This appeal concerns a family law dispute between A.B., a 14-year-old transgender boy, and his father, C.D. The names of all the parties have been anonymized to protect their privacy. A.B. wishes to receive gender-affirming medical treatment. His doctors recommend this, and his mother, E.F., is supporting him in accessing the treatment. Because his father has opposed this treatment, A.B. sought an order from the BC Supreme Court to enable him to access the health care services he seeks.
Justice Bowden granted A.B.’s application and ordered that A.B. is exclusively entitled to consent to his own gender-affirming medical treatment. The judge also found that attempting to persuade A.B. to abandon his treatment, addressing him by his birth name, and referring to him as a girl or with female pronouns constitute family violence under the Family Law Act. A.B. was also granted permission to apply to change his legal name and to change his gender without parental consent.
A.B. also asked the court to stop C.D. from publishing, speaking or giving interviews about the case and to stop sharing information about A.B.’s health with third parties.
In response, Justice Marzari granted A.B. a protection order under the Family Law Act restraining C.D. from attempting to persuade him from abandoning treatment, addressing A.B. by his birth name, and referring to A.B. as a girl or with female pronouns to A.B. directly or to third parties. C.D. is also prohibited from directly or indirectly publishing or sharing information about A.B.’s sex, gender identity, sexual orientation, mental or physical health, medical status, or therapies with third parties.
C.D. appealed the decisions of Justices Bowden and Marzari to the BC Court of Appeal arguing, among other things, that the two decisions impact his Charter-protected right to free expression and his rights as a parent.
The Court of Appeal ruled that the Infants Act gives the teen the exclusive right to consent to care.
The Infants Act provision (section 17) says that
- If a youth’s care provider has explained the nature of the treatment, and is satisfied that the youth understands the treatment and its risks and benefits; and
- If the care provider has made a reasonable effort to determine what is in the youth’s best interest and has concluded that the treatment is in the best interests of that youth,
then the youth is the only person who needs to consent to treatment.
So, when a youth consents under this provision, the parents do not have the right to stop treatment, regardless of any agreements or court orders between the parents about guardianship.

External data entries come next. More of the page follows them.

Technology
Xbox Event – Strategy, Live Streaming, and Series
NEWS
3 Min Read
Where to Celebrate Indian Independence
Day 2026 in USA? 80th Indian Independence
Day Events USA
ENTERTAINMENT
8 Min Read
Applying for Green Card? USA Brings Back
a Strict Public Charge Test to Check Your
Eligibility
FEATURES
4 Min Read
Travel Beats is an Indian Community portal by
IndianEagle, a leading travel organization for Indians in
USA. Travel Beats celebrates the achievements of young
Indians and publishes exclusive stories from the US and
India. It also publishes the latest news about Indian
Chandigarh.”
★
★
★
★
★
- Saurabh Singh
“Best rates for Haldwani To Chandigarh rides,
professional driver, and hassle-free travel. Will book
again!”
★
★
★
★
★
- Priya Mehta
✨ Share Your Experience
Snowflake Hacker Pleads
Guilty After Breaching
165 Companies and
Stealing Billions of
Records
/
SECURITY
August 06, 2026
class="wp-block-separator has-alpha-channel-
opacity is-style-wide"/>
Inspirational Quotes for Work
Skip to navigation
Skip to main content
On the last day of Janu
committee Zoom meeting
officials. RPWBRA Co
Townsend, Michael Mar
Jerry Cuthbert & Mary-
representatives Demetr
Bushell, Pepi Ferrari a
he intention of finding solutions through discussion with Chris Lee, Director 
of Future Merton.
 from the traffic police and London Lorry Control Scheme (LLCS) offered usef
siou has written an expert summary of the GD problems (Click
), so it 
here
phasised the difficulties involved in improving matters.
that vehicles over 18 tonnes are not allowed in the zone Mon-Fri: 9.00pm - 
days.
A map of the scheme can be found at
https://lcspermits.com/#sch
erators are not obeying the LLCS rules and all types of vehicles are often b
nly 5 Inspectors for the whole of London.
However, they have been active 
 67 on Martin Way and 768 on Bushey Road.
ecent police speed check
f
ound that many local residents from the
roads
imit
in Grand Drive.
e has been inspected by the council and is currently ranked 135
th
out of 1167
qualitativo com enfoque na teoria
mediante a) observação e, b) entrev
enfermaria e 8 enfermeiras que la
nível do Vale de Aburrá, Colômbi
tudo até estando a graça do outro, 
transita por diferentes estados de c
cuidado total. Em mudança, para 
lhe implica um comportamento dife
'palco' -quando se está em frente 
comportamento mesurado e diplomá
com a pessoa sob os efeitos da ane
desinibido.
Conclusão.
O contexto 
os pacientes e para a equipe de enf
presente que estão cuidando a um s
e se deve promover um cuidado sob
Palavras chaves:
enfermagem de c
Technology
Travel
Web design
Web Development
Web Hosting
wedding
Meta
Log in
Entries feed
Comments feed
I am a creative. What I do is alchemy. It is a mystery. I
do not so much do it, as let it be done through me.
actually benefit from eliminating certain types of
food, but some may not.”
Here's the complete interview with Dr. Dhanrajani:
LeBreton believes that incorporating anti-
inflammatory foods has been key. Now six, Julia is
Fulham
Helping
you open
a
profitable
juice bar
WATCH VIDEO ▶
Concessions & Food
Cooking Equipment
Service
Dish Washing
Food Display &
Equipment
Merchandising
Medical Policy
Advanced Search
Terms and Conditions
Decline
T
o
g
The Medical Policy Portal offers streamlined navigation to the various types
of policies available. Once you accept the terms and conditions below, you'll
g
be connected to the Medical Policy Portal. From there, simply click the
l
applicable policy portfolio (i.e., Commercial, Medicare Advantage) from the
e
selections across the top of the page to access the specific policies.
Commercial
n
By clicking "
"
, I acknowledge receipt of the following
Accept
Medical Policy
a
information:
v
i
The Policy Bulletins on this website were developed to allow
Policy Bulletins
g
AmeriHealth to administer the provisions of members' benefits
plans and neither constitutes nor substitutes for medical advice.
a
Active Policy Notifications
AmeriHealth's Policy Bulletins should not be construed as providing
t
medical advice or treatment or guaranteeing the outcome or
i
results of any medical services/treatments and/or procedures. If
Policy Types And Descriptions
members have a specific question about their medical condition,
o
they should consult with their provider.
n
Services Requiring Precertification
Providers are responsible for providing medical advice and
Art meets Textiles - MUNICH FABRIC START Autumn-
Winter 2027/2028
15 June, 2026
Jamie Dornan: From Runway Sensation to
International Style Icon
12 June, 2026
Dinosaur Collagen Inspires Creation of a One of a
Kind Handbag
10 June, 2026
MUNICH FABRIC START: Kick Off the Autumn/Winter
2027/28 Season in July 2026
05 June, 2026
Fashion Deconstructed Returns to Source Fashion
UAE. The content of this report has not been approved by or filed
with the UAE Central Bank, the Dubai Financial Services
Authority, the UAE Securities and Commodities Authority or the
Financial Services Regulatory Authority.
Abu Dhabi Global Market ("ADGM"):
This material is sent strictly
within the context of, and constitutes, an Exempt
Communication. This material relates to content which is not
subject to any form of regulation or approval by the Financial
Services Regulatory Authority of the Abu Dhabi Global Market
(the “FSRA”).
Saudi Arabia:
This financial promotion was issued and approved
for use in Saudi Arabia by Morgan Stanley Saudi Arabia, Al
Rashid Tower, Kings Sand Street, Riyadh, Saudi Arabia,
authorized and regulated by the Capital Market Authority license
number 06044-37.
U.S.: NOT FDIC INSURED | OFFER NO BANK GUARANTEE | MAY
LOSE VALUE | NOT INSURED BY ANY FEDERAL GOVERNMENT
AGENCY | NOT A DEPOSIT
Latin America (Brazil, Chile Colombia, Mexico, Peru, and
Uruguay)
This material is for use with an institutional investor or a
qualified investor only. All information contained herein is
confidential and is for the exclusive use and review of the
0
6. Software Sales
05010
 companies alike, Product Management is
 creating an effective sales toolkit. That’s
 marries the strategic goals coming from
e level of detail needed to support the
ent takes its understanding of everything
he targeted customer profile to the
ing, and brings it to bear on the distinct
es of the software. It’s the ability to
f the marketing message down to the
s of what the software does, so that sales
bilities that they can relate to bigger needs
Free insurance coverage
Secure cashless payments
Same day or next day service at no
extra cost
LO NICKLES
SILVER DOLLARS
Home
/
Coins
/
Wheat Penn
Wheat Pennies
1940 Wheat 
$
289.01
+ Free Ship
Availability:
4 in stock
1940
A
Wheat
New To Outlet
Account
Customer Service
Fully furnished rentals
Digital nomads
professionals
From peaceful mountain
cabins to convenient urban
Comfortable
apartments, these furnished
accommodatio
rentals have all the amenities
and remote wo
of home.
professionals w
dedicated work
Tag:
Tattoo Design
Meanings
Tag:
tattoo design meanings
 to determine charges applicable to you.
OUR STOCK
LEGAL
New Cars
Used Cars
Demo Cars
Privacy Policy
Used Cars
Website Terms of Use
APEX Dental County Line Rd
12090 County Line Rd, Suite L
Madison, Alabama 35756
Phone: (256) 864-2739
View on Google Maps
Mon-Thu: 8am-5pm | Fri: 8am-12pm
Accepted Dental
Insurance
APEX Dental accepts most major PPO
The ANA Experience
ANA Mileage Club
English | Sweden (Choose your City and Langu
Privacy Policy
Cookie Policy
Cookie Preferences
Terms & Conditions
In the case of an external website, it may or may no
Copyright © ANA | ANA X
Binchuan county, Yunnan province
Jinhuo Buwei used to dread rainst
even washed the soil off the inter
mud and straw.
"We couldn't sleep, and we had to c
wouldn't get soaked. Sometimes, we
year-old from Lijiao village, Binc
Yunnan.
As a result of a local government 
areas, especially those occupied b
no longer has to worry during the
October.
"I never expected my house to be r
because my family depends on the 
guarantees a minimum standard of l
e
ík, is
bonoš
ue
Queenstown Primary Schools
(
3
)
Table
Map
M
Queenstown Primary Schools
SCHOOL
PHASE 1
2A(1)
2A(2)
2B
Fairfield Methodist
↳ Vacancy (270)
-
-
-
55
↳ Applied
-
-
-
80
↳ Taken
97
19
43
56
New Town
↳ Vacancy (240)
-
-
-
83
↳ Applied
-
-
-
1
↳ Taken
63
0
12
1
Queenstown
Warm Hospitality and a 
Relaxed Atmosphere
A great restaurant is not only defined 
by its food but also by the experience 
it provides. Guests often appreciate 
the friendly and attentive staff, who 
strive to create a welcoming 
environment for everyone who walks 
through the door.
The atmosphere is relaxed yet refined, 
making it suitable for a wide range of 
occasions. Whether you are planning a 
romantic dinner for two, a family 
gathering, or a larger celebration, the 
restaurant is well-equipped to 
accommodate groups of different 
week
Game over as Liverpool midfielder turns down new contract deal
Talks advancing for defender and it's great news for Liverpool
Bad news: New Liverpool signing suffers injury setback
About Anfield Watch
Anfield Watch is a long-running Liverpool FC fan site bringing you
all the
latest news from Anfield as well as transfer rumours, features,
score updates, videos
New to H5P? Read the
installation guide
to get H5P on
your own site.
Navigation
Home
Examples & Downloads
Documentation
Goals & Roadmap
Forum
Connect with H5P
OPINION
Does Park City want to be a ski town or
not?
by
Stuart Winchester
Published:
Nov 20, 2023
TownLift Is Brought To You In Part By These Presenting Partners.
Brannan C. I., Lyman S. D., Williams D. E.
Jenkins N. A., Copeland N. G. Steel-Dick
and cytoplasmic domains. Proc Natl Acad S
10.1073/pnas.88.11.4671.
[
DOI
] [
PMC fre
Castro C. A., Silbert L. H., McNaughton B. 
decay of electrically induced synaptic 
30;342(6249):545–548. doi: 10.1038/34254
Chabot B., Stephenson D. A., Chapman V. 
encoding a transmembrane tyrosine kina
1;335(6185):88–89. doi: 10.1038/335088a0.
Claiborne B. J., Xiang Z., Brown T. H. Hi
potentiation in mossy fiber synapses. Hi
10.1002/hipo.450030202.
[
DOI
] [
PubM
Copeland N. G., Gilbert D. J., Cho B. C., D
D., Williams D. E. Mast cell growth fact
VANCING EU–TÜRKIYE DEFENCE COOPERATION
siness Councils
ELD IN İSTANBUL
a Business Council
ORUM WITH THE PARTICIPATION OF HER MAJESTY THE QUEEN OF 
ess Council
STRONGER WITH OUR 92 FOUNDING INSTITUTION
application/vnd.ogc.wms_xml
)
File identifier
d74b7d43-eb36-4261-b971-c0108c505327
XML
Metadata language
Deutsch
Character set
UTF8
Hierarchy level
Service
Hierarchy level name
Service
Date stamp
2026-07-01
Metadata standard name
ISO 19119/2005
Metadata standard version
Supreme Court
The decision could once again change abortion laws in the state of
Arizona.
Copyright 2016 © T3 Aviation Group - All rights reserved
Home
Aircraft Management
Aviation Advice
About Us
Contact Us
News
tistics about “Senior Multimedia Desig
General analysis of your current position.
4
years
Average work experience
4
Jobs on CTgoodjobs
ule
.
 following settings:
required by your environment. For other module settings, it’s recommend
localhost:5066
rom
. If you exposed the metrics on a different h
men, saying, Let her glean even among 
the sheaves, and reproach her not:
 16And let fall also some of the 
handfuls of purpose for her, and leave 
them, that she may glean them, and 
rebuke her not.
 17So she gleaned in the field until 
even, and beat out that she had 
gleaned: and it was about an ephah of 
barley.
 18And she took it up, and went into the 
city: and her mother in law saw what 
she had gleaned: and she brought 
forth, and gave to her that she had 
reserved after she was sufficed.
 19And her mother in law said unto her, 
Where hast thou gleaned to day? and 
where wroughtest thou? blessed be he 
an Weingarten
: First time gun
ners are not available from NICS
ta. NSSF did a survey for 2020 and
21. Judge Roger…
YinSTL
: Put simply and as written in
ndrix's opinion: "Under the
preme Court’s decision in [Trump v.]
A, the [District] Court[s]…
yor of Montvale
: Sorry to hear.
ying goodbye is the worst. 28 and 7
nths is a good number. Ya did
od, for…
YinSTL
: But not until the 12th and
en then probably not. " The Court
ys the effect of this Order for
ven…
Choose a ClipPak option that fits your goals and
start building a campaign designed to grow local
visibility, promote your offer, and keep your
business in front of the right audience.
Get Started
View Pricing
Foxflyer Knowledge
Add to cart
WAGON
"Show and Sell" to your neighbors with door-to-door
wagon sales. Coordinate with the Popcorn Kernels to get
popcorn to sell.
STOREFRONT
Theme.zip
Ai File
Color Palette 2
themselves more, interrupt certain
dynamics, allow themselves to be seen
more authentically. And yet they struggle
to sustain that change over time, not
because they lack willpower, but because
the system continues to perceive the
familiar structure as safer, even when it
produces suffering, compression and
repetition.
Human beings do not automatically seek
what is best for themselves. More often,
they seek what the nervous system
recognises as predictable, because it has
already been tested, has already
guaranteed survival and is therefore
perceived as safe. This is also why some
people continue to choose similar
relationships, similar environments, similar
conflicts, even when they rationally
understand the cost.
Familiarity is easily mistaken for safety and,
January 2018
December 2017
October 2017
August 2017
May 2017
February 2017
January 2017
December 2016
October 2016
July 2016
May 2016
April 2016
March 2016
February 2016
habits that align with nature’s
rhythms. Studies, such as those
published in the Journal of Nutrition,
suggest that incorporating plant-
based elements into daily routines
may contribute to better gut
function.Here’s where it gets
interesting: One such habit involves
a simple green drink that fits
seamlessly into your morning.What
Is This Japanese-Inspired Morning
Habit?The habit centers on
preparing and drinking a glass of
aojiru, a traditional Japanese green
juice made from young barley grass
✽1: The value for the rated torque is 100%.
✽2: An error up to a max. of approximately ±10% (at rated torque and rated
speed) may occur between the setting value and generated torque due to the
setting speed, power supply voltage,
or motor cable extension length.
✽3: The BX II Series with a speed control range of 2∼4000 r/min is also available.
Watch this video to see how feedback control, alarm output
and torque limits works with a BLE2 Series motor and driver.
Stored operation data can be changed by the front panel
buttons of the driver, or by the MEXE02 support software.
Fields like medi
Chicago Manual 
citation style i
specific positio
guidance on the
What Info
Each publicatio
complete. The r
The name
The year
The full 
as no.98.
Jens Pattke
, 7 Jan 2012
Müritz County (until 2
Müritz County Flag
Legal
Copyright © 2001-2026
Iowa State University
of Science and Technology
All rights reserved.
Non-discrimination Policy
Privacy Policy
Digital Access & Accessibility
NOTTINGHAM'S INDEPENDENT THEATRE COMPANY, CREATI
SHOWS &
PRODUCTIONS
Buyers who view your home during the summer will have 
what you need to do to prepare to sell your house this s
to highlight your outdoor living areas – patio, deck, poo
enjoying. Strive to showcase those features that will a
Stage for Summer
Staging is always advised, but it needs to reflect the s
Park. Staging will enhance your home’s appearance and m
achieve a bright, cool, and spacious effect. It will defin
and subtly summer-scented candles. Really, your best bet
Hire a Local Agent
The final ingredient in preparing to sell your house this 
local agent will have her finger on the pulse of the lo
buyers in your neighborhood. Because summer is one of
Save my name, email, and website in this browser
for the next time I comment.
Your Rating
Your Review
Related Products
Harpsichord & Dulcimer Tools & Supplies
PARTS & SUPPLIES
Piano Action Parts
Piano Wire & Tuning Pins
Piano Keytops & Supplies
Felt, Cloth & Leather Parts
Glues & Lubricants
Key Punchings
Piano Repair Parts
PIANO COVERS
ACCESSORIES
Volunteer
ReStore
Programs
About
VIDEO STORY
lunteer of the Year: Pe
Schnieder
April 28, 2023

West Coast LEAF’s Involvement
West Coast LEAF was granted intervenor status on the issue of how the Charter applies and what sort of balancing might need to occur between C.D.’s Charter rights and A.B.’s. We argue that C.D.’s Charter rights do not come into play, because he is not arguing that any section of the legislation is violating his rights, or that an action taken by government harmed his rights. If the court were to consider the Charter, we argue that A.B.’s rights to self-determination, autonomy, and equality are in line with the lower courts’ findings, and should be upheld.
This appeal was heard over two-and-a-half days, from September 3 to 5, 2019.
The Court of Appeal has reserved judgement with respect to the other issues raised in the appeal; a decision may take months.